The stakeholders in the edible oil sector feel that the Friday’s move by the Government would help reduce the duty by around ₹4180 per tonne on crude palm oil (CPO), around ₹4990 per tonne on crude degummed soyabean oil, and around ₹4330 per tonne on RBD palmolein. They feel that this duty reduction, in turn, would help consumers of these oils.

While reducing the import duty on June 29, the Centre had said that the duty would be effective till September 30.

BV Mehta, Executive Director of Solvent Extractors’ Association (SEA) of India, said it looks that sunset clause has been dropped with Friday’s move by the Centre. As a result of this, there will not be auto revision of duty structure with effect from October 1.

He said the current domestic bullishness in edible oils is spearheaded by low arrival of mustard seed.

In Friday’s meeting with the Food Secretary, SEA had suggested for reduction of import duty on rapeseed oil in line with soya and sunflower oil or even little lower, as it will have desired salutary effect on runaway mustard oil prices.

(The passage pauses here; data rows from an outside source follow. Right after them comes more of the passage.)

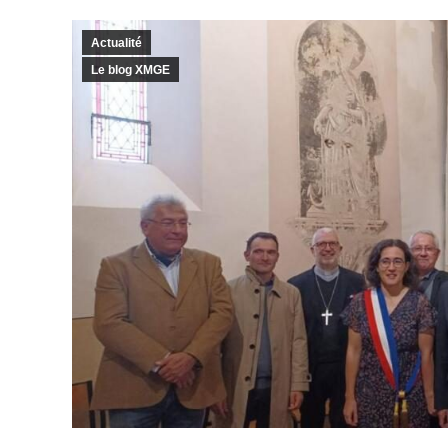
Actualité
Le blog XMGE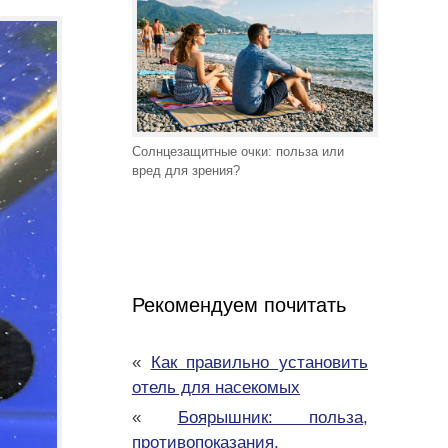
Солнцезащитные очки: польза или
вред для зрения?
Рекомендуем почитать
«
Как правильно установить
отель для насекомых
«
Боярышник: польза,
противопоказания,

He said the Centre’s move will also go a long way in cooling all edible oil prices as internationally edible oil prices have started showing some weakness.

Sudhakar Desai, President of Indian Vegetable Oil Producers’ Association (IVPA), said that this is a welcome move in the interest of the consumers who have been facing the brunt of the steeply high prices. This move is expected to provide some relief to the consumers.

Apart from the consumer angle, this move is a possible solution to resolve the zero-duty import from Nepal and Bangladesh. Such imports should get curtailed with this move, helping the domestic industry, especially those in north and northeast of India, he said.